Page-level text extractions:

****************************************

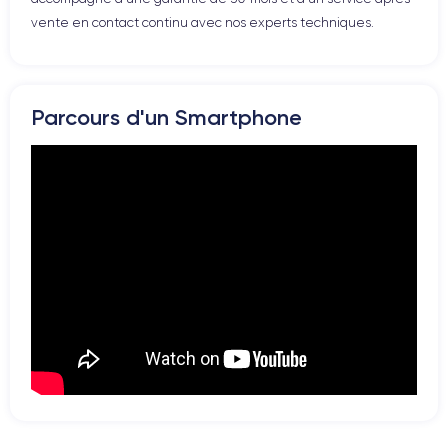
vente en contact continu avec nos experts techniques.
Parcours d'un Smartphone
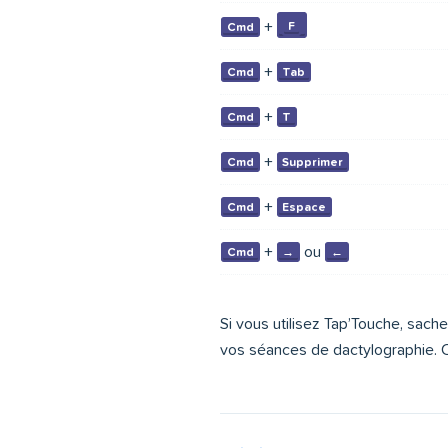
+
F
Cmd
+
Cmd
Tab
+
Cmd
T
+
Cmd
Supprimer
+
Cmd
Espace
+
ou
Cmd
→
←
Si vous utilisez Tap’Touche, sache
vos séances de dactylographie. 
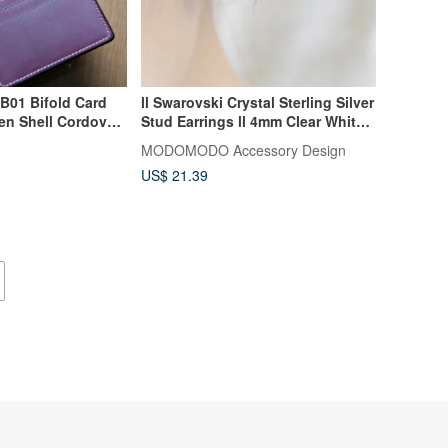
B01 Bifold Card
ll Swarovski Crystal Sterling Silver
en Shell Cordovan
Stud Earrings ll 4mm Clear White
er
Sterling Silver Diamond Studs ER-
MODOMODO Accessory Design
00029
US$ 21.39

****************************************

### TASK GOAL
Output the full set of records above without changing a word, and drop the images.

### COMPLETED EXERCISE
vente en contact continu avec nos experts techniques.
Parcours d'un Smartphone
+
F
Cmd
+
Cmd
Tab
+
Cmd
T
+
Cmd
Supprimer
+
Cmd
Espace
+
ou
Cmd
→
←
Si vous utilisez Tap’Touche, sache
vos séances de dactylographie. 
B01 Bifold Card
ll Swarovski Crystal Sterling Silver
en Shell Cordovan
Stud Earrings ll 4mm Clear White
er
Sterling Silver Diamond Studs ER-
MODOMODO Accessory Design
00029
US$ 21.39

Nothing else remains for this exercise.